[Selected passage]:
A full fledged Quantum computer continues to look more like a reality in the near future. The theoretical foundations are there....it is just an engineering problem now.

By John Carey in Gaithersburg, Md.

Physics: "Putting The Weirdness To Work" 
Scientists say quantum materials will be the basis for amazing devices, but when?


The world of the quantum stretches the limits of human imagination. Who could ever believe, for instance, that atoms -- the building blocks of our seemingly solid landscape -- are able to exist in different places at one time? That they can be "entangled" together such that an action on one atom or particle will affect another across considerable distances? Or that they are irrevocably altered simply by the act of being observed?

Yet that is what quantum laws tell us. Einstein himself was famously troubled by the implication that reality was actually just a collection of probabilities, where God not only played dice with the universe but also hid the dice. "To common sense, quantum mechanics is nonsensical," says Nobel prize-winning physicist William D. Phillips of the National Institute of Standards & Technology (NIST).

Nevertheless, developing quantum theory was "the crowning intellectual achievement of the last century," says California Institute of Technology physicist John Preskill. It's the underlying principle for many of today's devices, from lasers to magnetic resonance imaging machines. And these may prove to be just the low-hanging fruit. Many scientists foresee revolutionary technologies based on the truly strange properties of the quantum world.

For instance, there's a state of matter that scientists created less than a decade ago called the Bose-Einstein condensate, in which each of many millions of atoms act identically and are everywhere in the sample at once. Dozens of research groups around the world are experimenting with these condensates, whose properties portend a future we can barely glimpse. "Physicists relish the weirdness, but now we're starting to ask if we can put the weirdness to work," says Preskill.

Some of the theoretical possibilities boggle the mind. For example: the elusive but intensely desired quantum computer. The mathematical challenge of factoring a 400-digit number -- which would take 10 billion years on today's supercomputers -- might be cracked by a quantum computer in 30 seconds. While there are a number of approaches to building such a device, recent experiments with the Bose-Einstein condensates are opening up clever new paths.

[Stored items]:

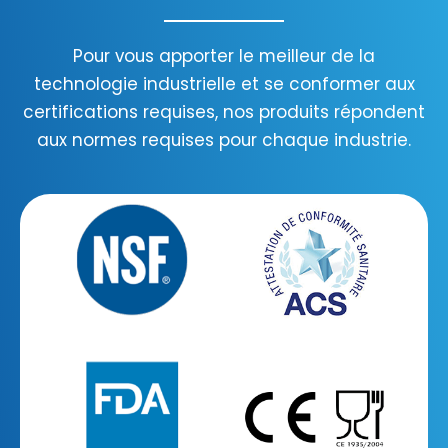
Pour vous apporter le meilleur de la
technologie industrielle et se conformer aux
certifications requises, nos produits répondent
aux normes requises pour chaque industrie.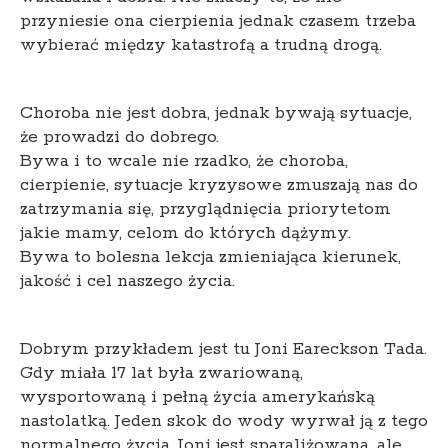
przyniesie ona cierpienia jednak czasem trzeba
wybierać między katastrofą a trudną drogą.
Choroba nie jest dobra, jednak bywają sytuacje,
że prowadzi do dobrego.
Bywa i to wcale nie rzadko, że choroba,
cierpienie, sytuacje kryzysowe zmuszają nas do
zatrzymania się, przyglądnięcia priorytetom
jakie mamy, celom do których dążymy.
Bywa to bolesna lekcja zmieniająca kierunek,
jakość i cel naszego życia.
Dobrym przykładem jest tu Joni Eareckson Tada.
Gdy miała 17 lat była zwariowaną,
wysportowaną i pełną życia amerykańską
nastolatką. Jeden skok do wody wyrwał ją z tego
normalnego życia. Joni jest sparaliżowana, ale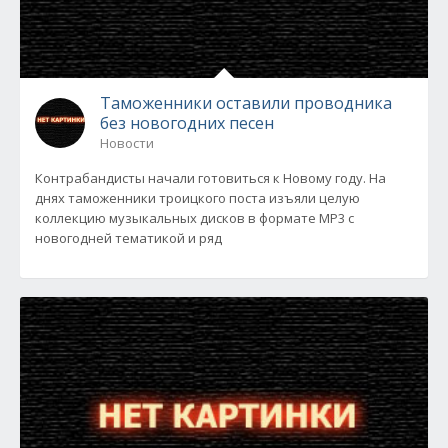
Таможенники оставили проводника
без новогодних песен
Новости
Контрабандисты начали готовиться к Новому году. На
днях таможенники троицкого поста изъяли целую
коллекцию музыкальных дисков в формате MP3 с
новогодней тематикой и ряд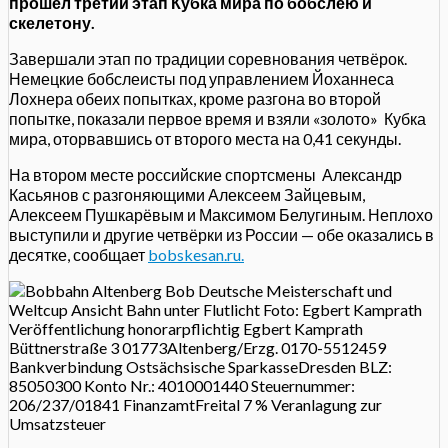
прошёл третий этап Кубка мира по бобслею и
скелетону.
Завершали этап по традиции соревнования четвёрок.
Немецкие бобслеисты под управлением Йоханнеса
Лохнера обеих попытках, кроме разгона во второй
попытке, показали первое время и взяли «золото» Кубка
мира, оторвавшись от второго места на 0,41 секунды.
На втором месте российские спортсмены Александр
Касьянов с разгоняющими Алексеем Зайцевым,
Алексеем Пушкарёвым и Максимом Белугиным. Неплохо
выступили и другие четвёрки из России — обе оказались в
десятке, сообщает
bobskesan.ru.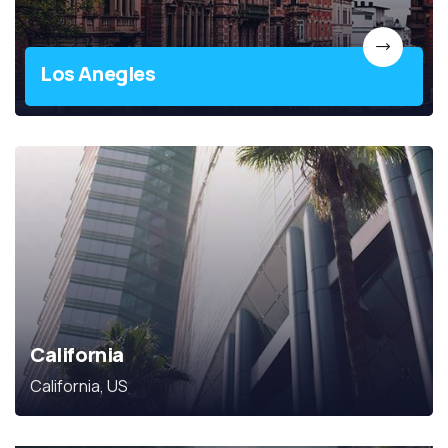
Los Anegles
California
California, US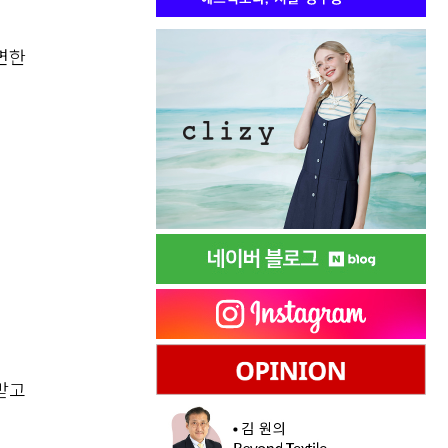
면한
받고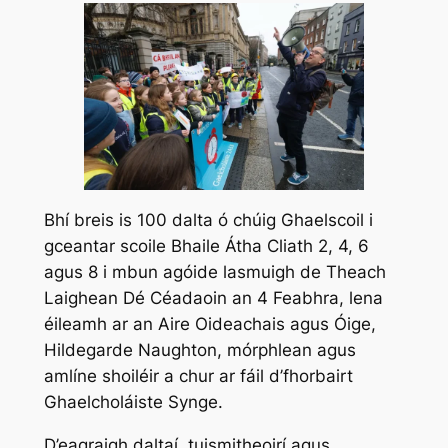
Bhí breis is 100 dalta ó chúig Ghaelscoil i
gceantar scoile Bhaile Átha Cliath 2, 4, 6
agus 8 i mbun agóide lasmuigh de Theach
Laighean Dé Céadaoin an 4 Feabhra, lena
éileamh ar an Aire Oideachais agus Óige,
Hildegarde Naughton, mórphlean agus
amlíne shoiléir a chur ar fáil d’fhorbairt
Ghaelcholáiste Synge.
D’eagraigh daltaí, tuismitheoirí agus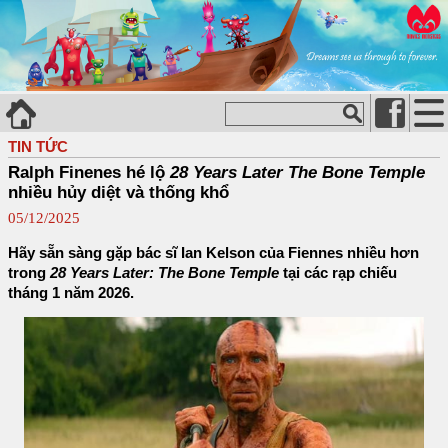
TIN TỨC
Ralph Finenes hé lộ
28 Years Later The Bone Temple
nhiều hủy diệt và thống khổ
05/12/2025
Hãy sẵn sàng gặp bác sĩ Ian Kelson của Fiennes nhiều hơn
trong
28 Years Later: The Bone Temple
tại các rạp chiếu
tháng 1 năm 2026.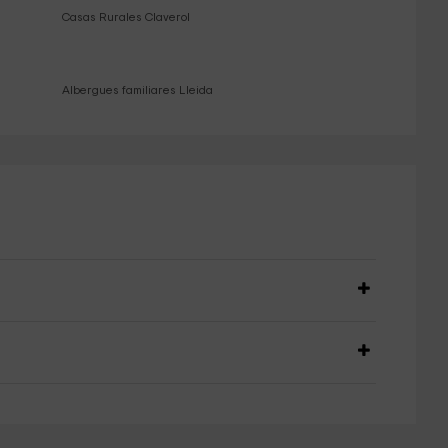
Casas Rurales Claverol
Albergues familiares Lleida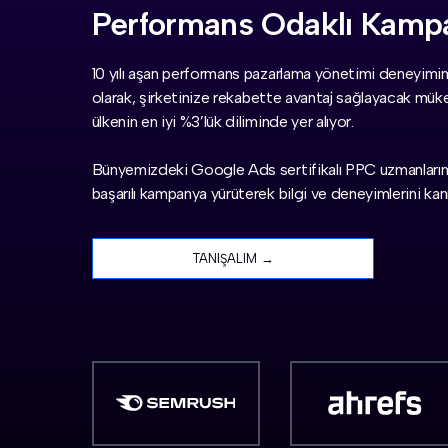
Performans Odaklı Kamp
10 yılı aşan performans pazarlama yönetimi deneyimi
olarak, şirketinize rekabette avantaj sağlayacak müke
ülkenin en iyi %3’lük diliminde yer alıyor.
Bünyemizdeki Google Ads sertifikalı PPC uzmanlarım
başarılı kampanya yürüterek bilgi ve deneyimlerini kanı
TANIŞALIM →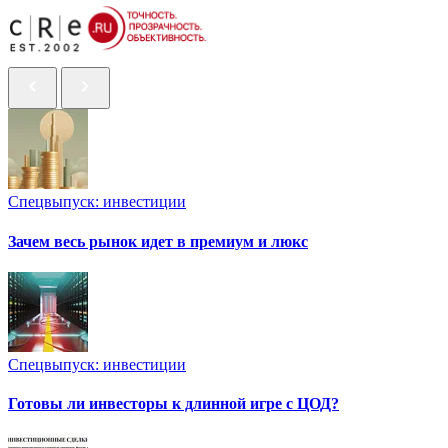
Спецвыпуск: инвестиции
Зачем весь рынок идет в премиум и люкс
Спецвыпуск: инвестиции
Готовы ли инвесторы к длинной игре с ЦОД?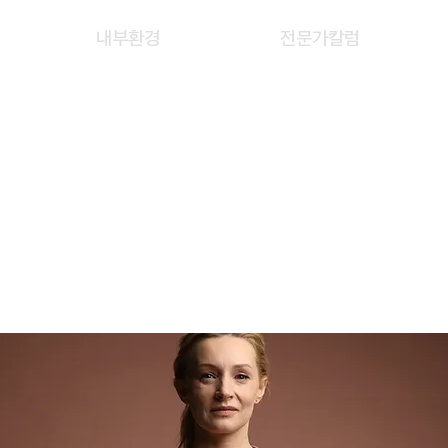
내부환경
전문가칼럼
ANG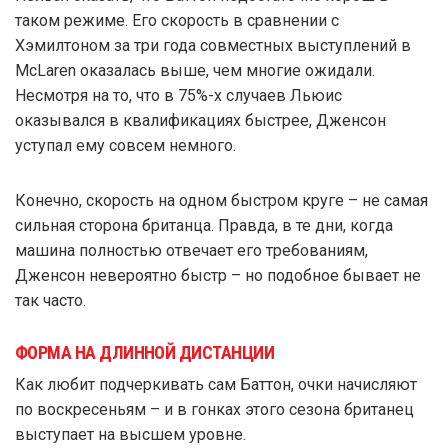
таком режиме. Его скорость в сравнении с
Хэмилтоном за три года совместных выступлений в
McLaren оказалась выше, чем многие ожидали.
Несмотря на то, что в 75%-х случаев Льюис
оказывался в квалификациях быстрее, Дженсон
уступал ему совсем немного.
Конечно, скорость на одном быстром круге – не самая
сильная сторона британца. Правда, в те дни, когда
машина полностью отвечает его требованиям,
Дженсон невероятно быстр – но подобное бывает не
так часто.
ФОРМА НА ДЛИННОЙ ДИСТАНЦИИ
Как любит подчеркивать сам Баттон, очки начисляют
по воскресеньям – и в гонках этого сезона британец
выступает на высшем уровне.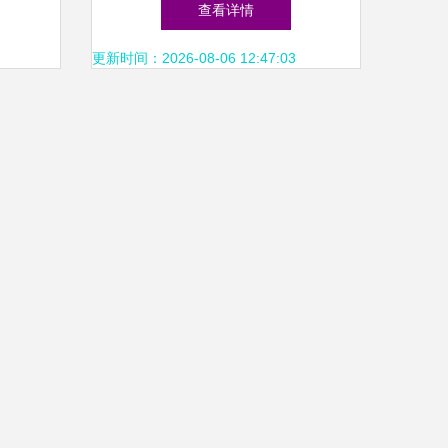
查看详情
更新时间：2026-08-06 12:47:03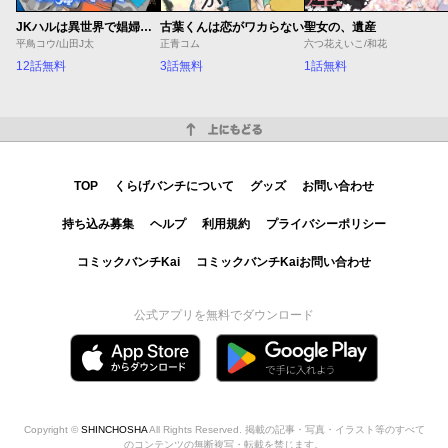
JKハルは異世界で娼婦になった Winter
古葉くんは恋がワカらない
聖女の、遺産
平鳥コウ/山田J太
正青コム
六つ花えいこ/和花
12話無料
3話無料
1話無料
上にもどる
TOP
くらげバンチについて
グッズ
お問い合わせ
持ち込み募集
ヘルプ
利用規約
プライバシーポリシー
コミックバンチKai
コミックバンチKaiお問い合わせ
公式アプリを無料でダウンロード
Copyright ©
SHINCHOSHA
All Rights Reserved. 掲載の記事・写真・イラスト等のすべて
のコンテンツの無断複写・転載を禁じます。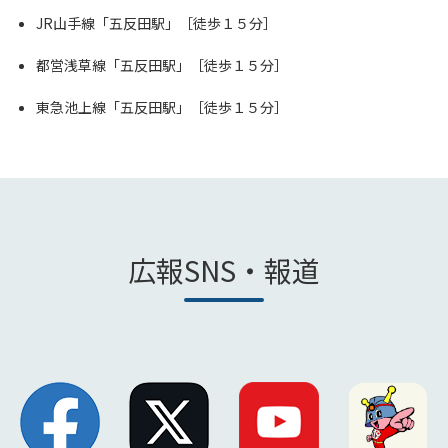
JR山手線「五反田駅」［徒歩１５分］
都営浅草線「五反田駅」［徒歩１５分］
東急池上線「五反田駅」［徒歩１５分］
広報SNS・報道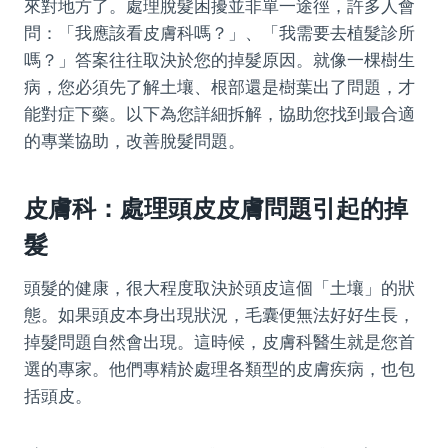
來對地方了。處理脫髮困擾並非單一途徑，許多人會
問：「我應該看皮膚科嗎？」、「我需要去植髮診所
嗎？」答案往往取決於您的掉髮原因。就像一棵樹生
病，您必須先了解土壤、根部還是樹葉出了問題，才
能對症下藥。以下為您詳細拆解，協助您找到最合適
的專業協助，改善脫髮問題。
皮膚科：處理頭皮皮膚問題引起的掉
髮
頭髮的健康，很大程度取決於頭皮這個「土壤」的狀
態。如果頭皮本身出現狀況，毛囊便無法好好生長，
掉髮問題自然會出現。這時候，皮膚科醫生就是您首
選的專家。他們專精於處理各類型的皮膚疾病，也包
括頭皮。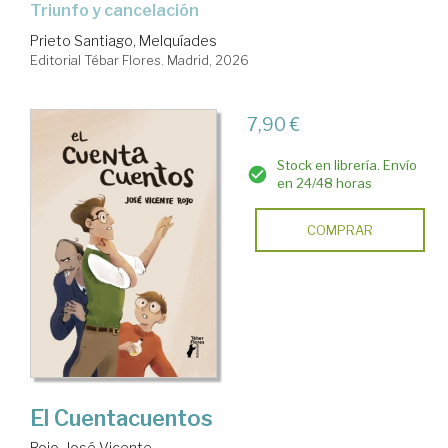
Triunfo y cancelación
Prieto Santiago, Melquíades
Editorial Tébar Flores. Madrid, 2026
7,90 €
Stock en librería. Envío
en 24/48 horas
COMPRAR
El Cuentacuentos
Rojo, José Vicente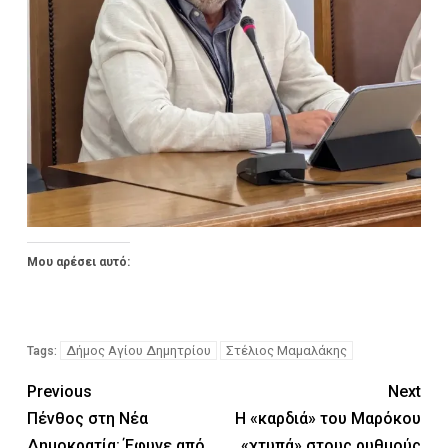
Μου αρέσει αυτό:
Δήμος Αγίου Δημητρίου
Στέλιος Μαμαλάκης
Tags:
Previous
Next
Πένθος στη Νέα
Η «καρδιά» του Μαρόκου
Δημοκρατία: Έφυγε από
«χτυπά» στους ρυθμούς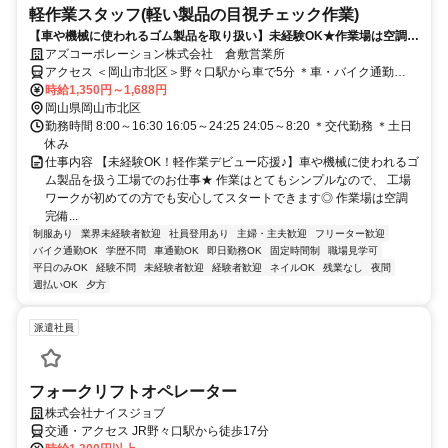
軽作業スタッフ(軽い製品の目視チェック作業)
【車や機械に使われるゴム製品を取り扱い】未経験OK★作業場は空調完
備★土日休み★週払いOK
アズコーポレーション株式会社 倉敷営業所
アクセス ＜岡山市北区＞野々口駅から車で5分 ＊車・バイク通勤
OK（駐車場あり）
時給1,350円～1,688円
岡山県岡山市北区
勤務時間 8:00～16:30 16:05～24:25 24:05～8:20 ＊交代勤務 ＊土日
休み
仕事内容 【未経験OK！軽作業デビュー応援♪】車や機械に使われるゴ
ム製品を扱う工場でのお仕事★ 作業はとてもシンプルなので、 工場
ワークが初めての方でも安心してスタートできます◎ 作業場は空調
完備...
制服あり
業界未経験者歓迎
社員登用あり
主婦・主夫歓迎
フリーター歓迎
バイク通勤OK
学歴不問
車通勤OK
即日勤務OK
固定時間制
職場見学可
平日のみOK
経験不問
未経験者歓迎
経験者歓迎
ネイルOK
残業なし
夜間
週払いOK
夕方
派遣社員
フォークリフトオペレーター
株式会社ナイスジョブ
交通・アクセス JR野々口駅から徒歩17分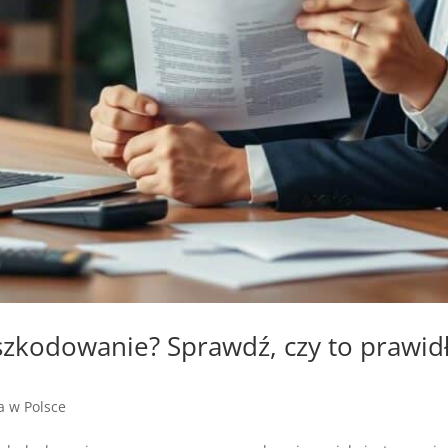
dszkodowanie? Sprawdź, czy to prawi
ja w Polsce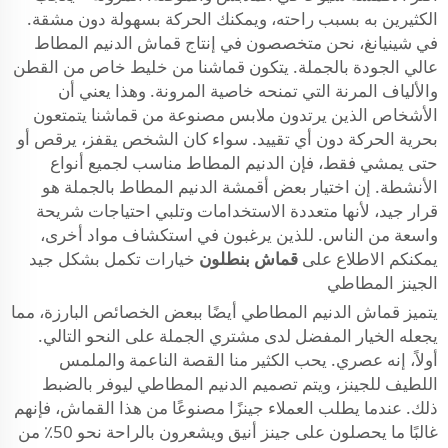
الكثيرين به بسبب راحته، ويمكنك الحركة بسهولة دون مشقة.
في شينيانغ، نحن متخصصون في إنتاج قماش الدنيم المطاط
عالي الجودة بالجملة. يتكون قماشنا من خليط خاص من القطن
والألياف المرنة التي تمنحه خاصية المرونة. وهذا يعني أن
الأشخاص الذين يرتدون ملابس مصنوعة من قماشنا يتمتعون
بحرية الحركة دون أي تقييد. سواء كان الشخص يقفز، يرقص أو
حتى يمشي فقط، فإن الدنيم المطاط مناسب لجميع أنواع
الأنشطة. إن اختيار بعض أقمشة الدنيم المطاط بالجملة هو
قرار جيد، لأنها متعددة الاستخدامات وتلبي احتياجات شريحة
واسعة من الناس. للذين يرغبون في استكشاف مواد أخرى،
يمكنكم الاطلاع على
قماش بنطلون
خيارات تكمل بشكل جيد
الجينز المطاطي
يتميز قماش الدنيم المطاطي أيضًا ببعض الخصائص البارزة، مما
يجعله الخيار المفضل لدى مشتري الجملة على النحو التالي.
أولاً، إنه عصري. يحب الكثير منا القصة الناعمة والملمس
اللطيف للجينز، ويتم تصميم الدنيم المطاطي ليوفر بالضبط
ذلك. عندما يطلب العملاء جينزًا مصنوعًا من هذا القماش، فإنهم
غالبًا ما يحصلون على جينز أنيق ويشعرون بالراحة نحو 50٪ من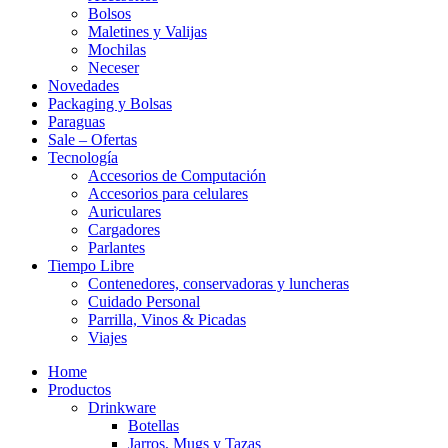
Bolsos
Maletines y Valijas
Mochilas
Neceser
Novedades
Packaging y Bolsas
Paraguas
Sale – Ofertas
Tecnología
Accesorios de Computación
Accesorios para celulares
Auriculares
Cargadores
Parlantes
Tiempo Libre
Contenedores, conservadoras y luncheras
Cuidado Personal
Parrilla, Vinos & Picadas
Viajes
Home
Productos
Drinkware
Botellas
Jarros, Mugs y Tazas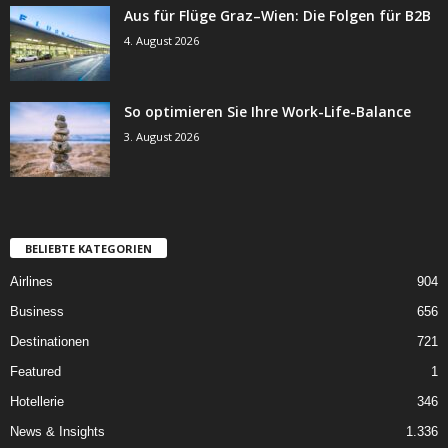
Aus für Flüge Graz–Wien: Die Folgen für B2B
4. August 2026
So optimieren Sie Ihre Work-Life-Balance
3. August 2026
BELIEBTE KATEGORIEN
Airlines
904
Business
656
Destinationen
721
Featured
1
Hotellerie
346
News & Insights
1.336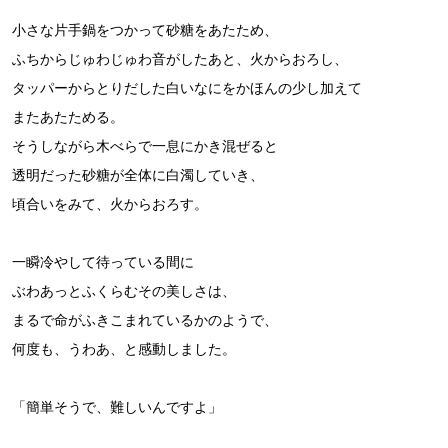
小さな片手鍋をつかって砂糖をあたため、
ふちからじゅわじゅわ音がしたあと、火からおろし、
タッパーからとりだした白いなにをかほんの少し加えて
またあたためる。
そうしながら木べらで一息にかき混ぜると
透明だった砂糖が全体に白濁していき、
頃合いをみて、火からおろす。
一瞬冷やして待っている間に
ぶわあっとふくらむその美しさは、
まるで命がふきこまれているかのようで、
何度も、うわあ、と感動しました。
「簡単そうで、難しいんですよ」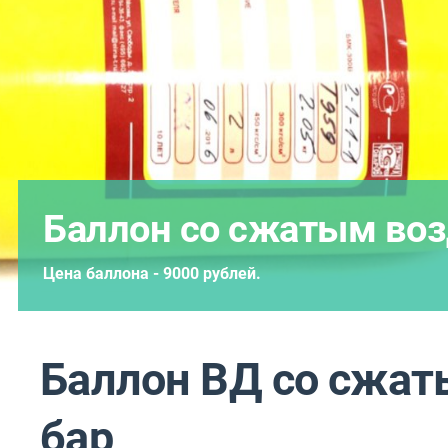
Баллон со сжатым воз
Цена баллона - 9000 рублей.
Баллон ВД со сжат
бар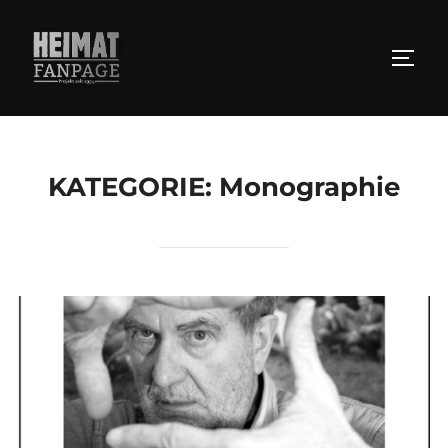
Zum
Inhalt
SEIT
springen
KATEGORIE:
Monographie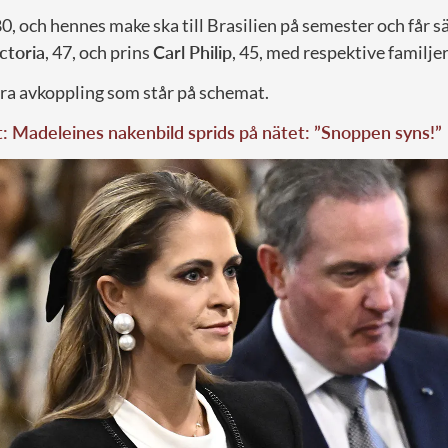
80, och hennes make ska till Brasilien på semester och får s
ctoria
, 47, och prins
Carl Philip
, 45, med respektive familjer
ara avkoppling som står på schemat.
t: Madeleines nakenbild sprids på nätet: ”Snoppen syns!”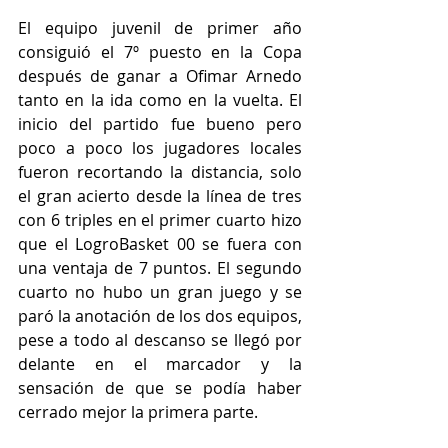
El equipo juvenil de primer año 
consiguió el 7º puesto en la Copa 
después de ganar a Ofimar Arnedo 
tanto en la ida como en la vuelta. El 
inicio del partido fue bueno pero 
poco a poco los jugadores locales 
fueron recortando la distancia, solo 
el gran acierto desde la línea de tres 
con 6 triples en el primer cuarto hizo 
que el LogroBasket 00 se fuera con 
una ventaja de 7 puntos. El segundo 
cuarto no hubo un gran juego y se 
paró la anotación de los dos equipos, 
pese a todo al descanso se llegó por 
delante en el marcador y la 
sensación de que se podía haber 
cerrado mejor la primera parte.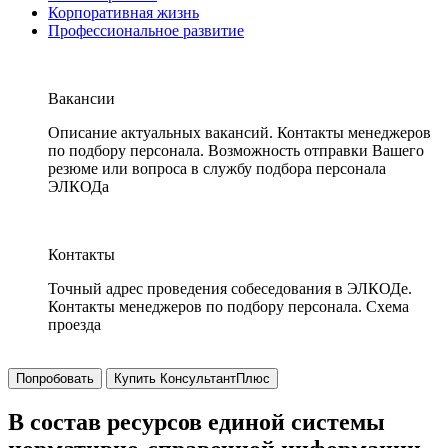
Корпоративная жизнь
Профессиональное развитие
Вакансии
Описание актуальных вакансий. Контакты менеджеров
по подбору персонала. Возможность отправки Вашего
резюме или вопроса в службу подбора персонала
ЭЛКОДа
Контакты
Точный адрес проведения собеседования в ЭЛКОДе.
Контакты менеджеров по подбору персонала. Схема
проезда
Попробовать
Купить КонсультантПлюс
В состав ресурсов единой системы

[Questions]:
(1) According to the quantum physics article, how long might a quantum computer take to factor a 400-digit number?
(2) Print the part of the quantum physics article starting with "Scientists say quantum" and going on through "of being observed?".

[Written answers]:
(1) 30 seconds.

(2)
Scientists say quantum materials will be the basis for amazing devices, but when?


The world of the quantum stretches the limits of human imagination. Who could ever believe, for instance, that atoms -- the building blocks of our seemingly solid landscape -- are able to exist in different places at one time? That they can be "entangled" together such that an action on one atom or particle will affect another across considerable distances? Or that they are irrevocably altered simply by the act of being observed?